## [TASK A]
In the RNN text classification tutorial, which dataset is the recurrent neural network trained on?
## [TASK B]
Please summarize the RNN text classification tutorial in two sentences.
## [TASK C]
Extend the RNN text classification tutorial, picking up right after its last line of code.

## [PROVIDED TEXT]

Text classification with an RNN

View on TensorFlow.org Run in Google Colab View source on GitHub Download notebook

This text classification tutorial trains a recurrent neural network on the IMDB large movie review dataset for sentiment analysis.

Setup

pip install -q tensorflow_datasets
import numpy as np

import tensorflow_datasets as tfds
import tensorflow as tf

tfds.disable_progress_bar()

Import matplotlib and create a helper function to plot graphs:

import matplotlib.pyplot as plt

def plot_graphs(history, metric):
  plt.plot(history.history[metric])
  plt.plot(history.history['val_'+metric], '')
  plt.xlabel("Epochs")
  plt.ylabel(metric)
  plt.legend([metric, 'val_'+metric])

Setup input pipeline

The IMDB large movie review dataset is a binary classification dataset—all the reviews have either a positive or negative sentiment.

Download the dataset using TFDS. See the loading text tutorial for details on how to load this sort of data manually.

dataset, info = tfds.load('imdb_reviews', with_info=True,
                          as_supervised=True)
train_dataset, test_dataset = dataset['train'], dataset['test']

train_dataset.element_spec
Downloading and preparing dataset imdb_reviews/plain_text/1.0.0 (download: 80.23 MiB, generated: Unknown size, total: 80.23 MiB) to /home/kbuilder/tensorflow_datasets/imdb_reviews/plain_text/1.0.0...
Shuffling and writing examples to /home/kbuilder/tensorflow_datasets/imdb_reviews/plain_text/1.0.0.incomplete6S34RL/imdb_reviews-train.tfrecord
Shuffling and writing examples to /home/kbuilder/tensorflow_datasets/imdb_reviews/plain_text/1.0.0.incomplete6S34RL/imdb_reviews-test.tfrecord
Shuffling and writing examples to /home/kbuilder/tensorflow_datasets/imdb_reviews/plain_text/1.0.0.incomplete6S34RL/imdb_reviews-unsupervised.tfrecord
Dataset imdb_reviews downloaded and prepared to /home/kbuilder/tensorflow_datasets/imdb_reviews/plain_text/1.0.0. Subsequent calls will reuse this data.

(TensorSpec(shape=(), dtype=tf.string, name=None),
 TensorSpec(shape=(), dtype=tf.int64, name=None))

Initially this returns a dataset of (text, label pairs):

for example, label in train_dataset.take(1):
  print('text: ', example.numpy())
  print('label: ', label.numpy())

## [DATASET EXTRACT]
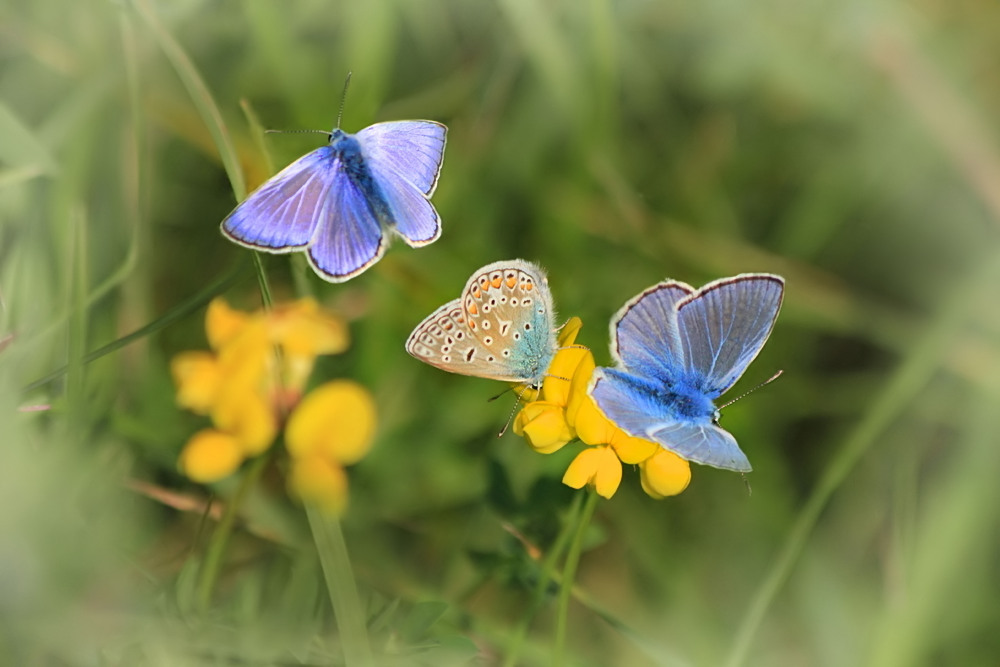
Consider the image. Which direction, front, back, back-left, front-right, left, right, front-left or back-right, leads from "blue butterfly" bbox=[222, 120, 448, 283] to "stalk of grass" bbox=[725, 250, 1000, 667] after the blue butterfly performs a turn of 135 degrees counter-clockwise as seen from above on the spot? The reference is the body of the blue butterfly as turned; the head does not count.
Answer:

## [WRITTEN RESPONSE A]
The IMDB large movie review dataset.

## [WRITTEN RESPONSE B]
The tutorial trains a recurrent neural network for sentiment analysis on the IMDB large movie review dataset, a binary classification dataset in which every review is either positive or negative. It installs and imports TensorFlow Datasets, defines a matplotlib helper function for plotting graphs, and downloads the data with TFDS, splitting it into training and test sets.

## [WRITTEN RESPONSE C]
text:  b"This was an absolutely terrible movie. Don't be lured in by Christopher Walken or Michael Ironside. Both are great actors, but this must simply be their worst role in history. Even their great acting could not redeem this movie's ridiculous storyline. This movie is an early nineties US propaganda piece. The most pathetic scenes were those when the Columbian rebels were making their cases for revolutions. Maria Conchita Alonso appeared phony, and her pseudo-love affair with Walken was nothing but a pathetic emotional plug in a movie that was devoid of any real meaning. I am disappointed that there are movies like this, ruining actor's like Christopher Walken's good name. I could barely sit through it."
label:  0

Next shuffle the data for training and create batches of these (text, label) pairs:

BUFFER_SIZE = 10000
BATCH_SIZE = 64
train_dataset = train_dataset.shuffle(BUFFER_SIZE).batch(BATCH_SIZE).prefetch(tf.data.experimental.AUTOTUNE)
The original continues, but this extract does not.